## Written problem:
Please duplicate the records below line for line, keeping every character unchanged.
++++++++++++++++++++
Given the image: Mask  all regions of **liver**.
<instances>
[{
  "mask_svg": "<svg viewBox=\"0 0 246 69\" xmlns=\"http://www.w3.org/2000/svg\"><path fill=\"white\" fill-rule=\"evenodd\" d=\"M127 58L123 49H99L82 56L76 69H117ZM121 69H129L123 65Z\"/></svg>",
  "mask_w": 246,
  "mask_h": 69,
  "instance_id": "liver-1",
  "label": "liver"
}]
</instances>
++++++++++++++++++++
## Response to the exercise:
Given the image: Mask  all regions of **liver**.
<instances>
[{
  "mask_svg": "<svg viewBox=\"0 0 246 69\" xmlns=\"http://www.w3.org/2000/svg\"><path fill=\"white\" fill-rule=\"evenodd\" d=\"M127 58L123 49H99L82 56L76 69H117ZM121 69H129L123 65Z\"/></svg>",
  "mask_w": 246,
  "mask_h": 69,
  "instance_id": "liver-1",
  "label": "liver"
}]
</instances>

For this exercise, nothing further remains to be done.